"Esprit, es-tu là ?" Cette question, maintes fois lue ou entendue, résume l'intégralité de ce manga. En le refermant, les otaku répondront que oui, il est bien là. Malheureusement... ou pas.
Une jolie femme séduit les esprits pour mieux les capturer. Un lycéen pense qu'une de ses camarades de classe est un zombie. Un homme-poisson tombe amoureux d'une baigneuse. Un jeune couple emménage dans un appartement ; alors qu'il entame un rapport sexuel, un fantôme apparait... L'ouvrage assemble les nouvelles du recueil Hebi-onna hajimemashita (Je suis devenue une femme-serpent) sorti en 2013, ainsi que onze histoires courtes qui furent publiées entre 2013 et 2018 dans le mensuel de prépublication Yû – Ghostly Magazine. C'est donc avec trente histoires, dont celle qui fournit le titre à cette compilation, la collectionneuse, que le lectorat francophone découvre et savoure l'univers particulier de Yôsuke Takahashi. Car, bien qu'ayant commencé sa carrière en 1977, il demeure inconnu du grand public étranger.

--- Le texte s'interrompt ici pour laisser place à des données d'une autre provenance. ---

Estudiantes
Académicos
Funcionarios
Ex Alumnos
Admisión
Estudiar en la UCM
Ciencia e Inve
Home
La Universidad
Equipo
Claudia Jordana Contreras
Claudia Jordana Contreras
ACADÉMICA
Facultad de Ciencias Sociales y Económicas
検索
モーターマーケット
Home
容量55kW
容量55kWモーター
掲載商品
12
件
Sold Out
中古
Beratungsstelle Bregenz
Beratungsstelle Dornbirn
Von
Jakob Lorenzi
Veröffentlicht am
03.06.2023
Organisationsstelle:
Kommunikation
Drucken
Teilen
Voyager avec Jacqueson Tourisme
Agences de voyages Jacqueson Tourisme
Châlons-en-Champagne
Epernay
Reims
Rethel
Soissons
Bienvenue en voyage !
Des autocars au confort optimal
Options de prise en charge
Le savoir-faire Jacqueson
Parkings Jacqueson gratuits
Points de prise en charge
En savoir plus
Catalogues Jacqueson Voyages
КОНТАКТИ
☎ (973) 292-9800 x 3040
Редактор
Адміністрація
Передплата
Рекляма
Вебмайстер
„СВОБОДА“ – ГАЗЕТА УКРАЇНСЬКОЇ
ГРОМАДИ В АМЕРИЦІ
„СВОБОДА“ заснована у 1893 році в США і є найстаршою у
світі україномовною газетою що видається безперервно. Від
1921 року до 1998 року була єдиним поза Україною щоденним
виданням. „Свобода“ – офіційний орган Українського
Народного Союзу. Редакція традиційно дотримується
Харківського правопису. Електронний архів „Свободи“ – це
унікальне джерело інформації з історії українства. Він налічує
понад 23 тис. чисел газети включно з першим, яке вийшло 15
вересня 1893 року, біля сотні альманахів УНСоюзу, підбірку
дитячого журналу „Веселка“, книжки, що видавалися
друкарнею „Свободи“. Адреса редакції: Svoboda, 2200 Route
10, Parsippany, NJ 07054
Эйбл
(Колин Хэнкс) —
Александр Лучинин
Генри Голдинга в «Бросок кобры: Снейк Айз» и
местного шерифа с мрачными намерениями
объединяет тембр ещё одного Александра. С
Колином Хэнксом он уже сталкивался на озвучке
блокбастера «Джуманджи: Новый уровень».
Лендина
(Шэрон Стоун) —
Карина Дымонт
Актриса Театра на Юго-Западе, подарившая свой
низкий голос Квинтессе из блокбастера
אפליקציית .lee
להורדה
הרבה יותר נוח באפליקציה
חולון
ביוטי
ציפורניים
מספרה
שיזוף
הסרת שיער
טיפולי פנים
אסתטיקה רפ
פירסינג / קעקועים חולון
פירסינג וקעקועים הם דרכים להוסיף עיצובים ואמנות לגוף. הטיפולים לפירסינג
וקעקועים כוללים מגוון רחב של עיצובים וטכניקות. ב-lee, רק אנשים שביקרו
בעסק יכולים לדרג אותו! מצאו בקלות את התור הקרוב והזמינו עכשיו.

L'auteur maîtrise les codes des kaidan, ces contes d'horreur prisés au Japon, que la pop-culture a commencé à populariser de l'autre côté du Pacifique dans le cinéma, l'animation ou la bande dessinée. Par exemple, les critiques et les bédéphiles connaissent déjà l'importance du travail mémoriel et de vulgarisation de Shigeru Mizuki autour des Yokai. Takahashi reprend quantité de récits populaires et joue subtilement à les transposer dans la société contemporaine. C'est ainsi que le consumérisme ou le nihilisme deviennent les toiles de fond de plusieurs scénarios, ajoutant du glauque ou de la tension dans plusieurs situations. Le scénariste associe subtilement les sentiments humains les plus sombres aux histoires de fantômes, laissant les lecteurs pantois ou surpris de constater que le protagoniste est bien plus horrible que les créatures fantastiques. Ce procédé captive dès le premier chapitre court et trouve son climax dans Les papillons rouges, qui est l'une des plus belles histoires du recueil. D'ailleurs, cette intrigue met également en avant un autre point important du travail de l'auteur : la place des femmes. Ces dernières sont parfois des victimes d'hommes manipulateurs, possessifs ou violents, pour qui le fantastique peut être une planche de salut (ou pas). Elles peuvent aussi être fortes ou de redoutables séductrices. Takahashi s'éloigne des clichés du genre, fortement présents dans la production mainstream, pour construire des personnages crédibles en reprenant les codes du genre horrifique nippon. Enfin, il convient d'ajouter que l'artiste a su fusionner trois registres en un seul. Ainsi, horreur, aventure et humour noir se mêlent en une catégorie unique, ce qui déstabilise, surprend et plait.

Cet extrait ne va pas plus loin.